In breve, se c’è stato un attacco ibrido straniero contro la Romania, questo non è stato messo in atto dalla Russia, ma dall’establishment transatlantico, attraverso pressioni straniere, rapporti di intelligence fabbricati, “organizzazioni della società civile” finanziate dall’estero e sovversione giudiziaria. Gli eventi in Romania rappresentano un passo nuovo e cruciale per le società occidentali che si definiscono liberali e democratiche. Le élite non si limitano più a influenzare i risultati elettorali attraverso la manipolazione dei media, la censura, la guerra legale, la pressione economica e le operazioni di intelligence. Quando questi strumenti non riescono a ottenere il risultato desiderato, sono sempre più disposte a rinunciare completamente alle strutture formali della democrazia, comprese le elezioni.
La strategia è semplice: continuare a ripetere le elezioni o intromettersi nelle stesse finché non si ottiene il risultato “corretto”, preferibilmente assicurandosi che sulla scheda elettorale compaiano solo candidati accettabili per l’establishment. Ormai dovrebbe essere evidente a tutti che il processo elettorale occidentale è stato ridotto a poco più di un meccanismo di legittimazione del dominio oligarchico.
Pertanto, quanto accaduto in Romania dovrebbe essere interpretato come un segnale d’allarme per ciò che potrebbe presto verificarsi altrove. È importante rendersi conto, tuttavia, che questa deriva antidemocratica è in atto da tempo. Si può infatti sostenere che gli Stati liberaldemocratici occidentali operano ormai da tempo in uno stato di eccezione permanente. La facilità con cui le libertà fondamentali e le garanzie costituzionali sono state messe da parte durante la pandemia ne è stata una prova evidente. Le élite al potere sono in grado di farlo perché non esiste una resistenza di massa organizzata in grado di sfidarle.

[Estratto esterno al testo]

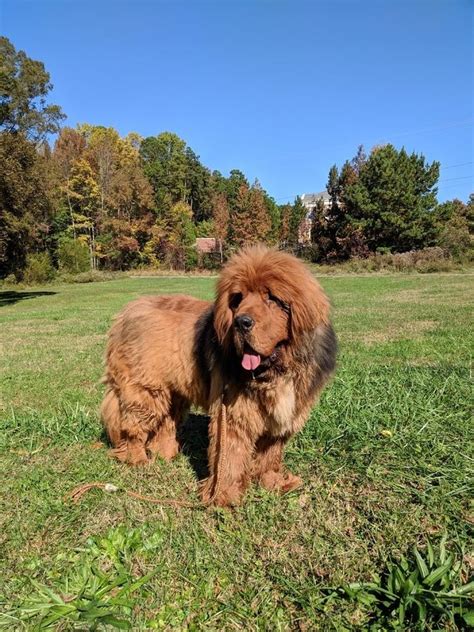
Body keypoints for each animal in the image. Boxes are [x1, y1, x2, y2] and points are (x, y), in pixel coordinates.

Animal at [101, 244, 336, 506]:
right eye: (238, 299)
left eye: (272, 298)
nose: (241, 322)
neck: (275, 370)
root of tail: (126, 313)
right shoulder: (234, 414)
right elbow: (230, 457)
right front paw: (223, 497)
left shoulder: (283, 416)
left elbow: (269, 456)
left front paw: (273, 484)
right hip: (145, 392)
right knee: (132, 428)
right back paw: (138, 459)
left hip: (173, 393)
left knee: (165, 423)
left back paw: (165, 454)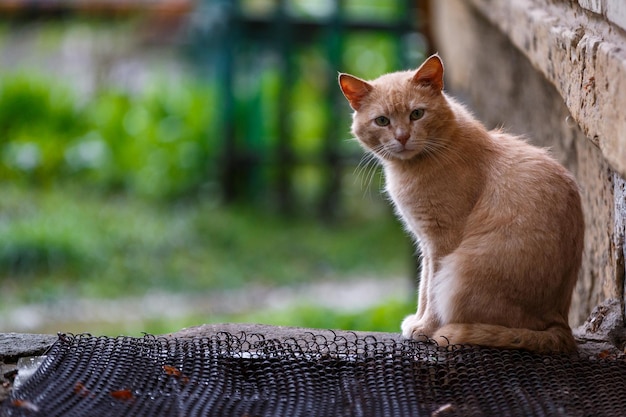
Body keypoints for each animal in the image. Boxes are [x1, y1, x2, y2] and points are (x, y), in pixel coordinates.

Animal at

Per un breve periodo di trent’anni dopo la Seconda Guerra mondiale, le masse sono riuscite a utilizzare le istituzioni democratiche per strappare un po’ di potere economico e politico alle élite oligarchiche consolidate, ma le condizioni materiali che lo hanno reso possibile – prima fra tutte il potere organizzato dei lavoratori – non esistono più. Col senno di poi, il breve periodo di (relativa) sovranità popolare è stato un’eccezione, geograficamente limitata, alla norma storica, sostenuta da condizioni materiali e politiche uniche. In realtà, paesi come la Romania non hanno mai vissuto questa esperienza, essendo passati direttamente dal regime comunista alla post-democrazia neoliberista. I due pilastri dell’alleanza transatlantica – l’Unione Europea e la NATO – hanno favorito le tendenze antidemocratiche in Europa, guidando la corsa alla distruzione dei processi democratici e alla soppressione dell’autodeterminazione popolare.

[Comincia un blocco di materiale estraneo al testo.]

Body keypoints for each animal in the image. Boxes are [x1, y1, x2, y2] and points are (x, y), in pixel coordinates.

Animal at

Quello a cui stiamo assistendo non è la “degenerazione” della democrazia liberale occidentale, una sfortunata deviazione dalla norma storica, ma piuttosto la sua logica conclusione. Gli Stati che un tempo erano stati per un breve periodo sensibili alle richieste popolari sono ora tornati alla funzione che le istituzioni statali hanno avuto per gran parte della storia del capitalismo: preservare il potere delle élite a tutti i costi.
[*] Thomas Fazi è giornalista, scrittore e traduttore di orientamento socialista. Pubblica regolarmente su UnHerd e Compact. Vive a Roma.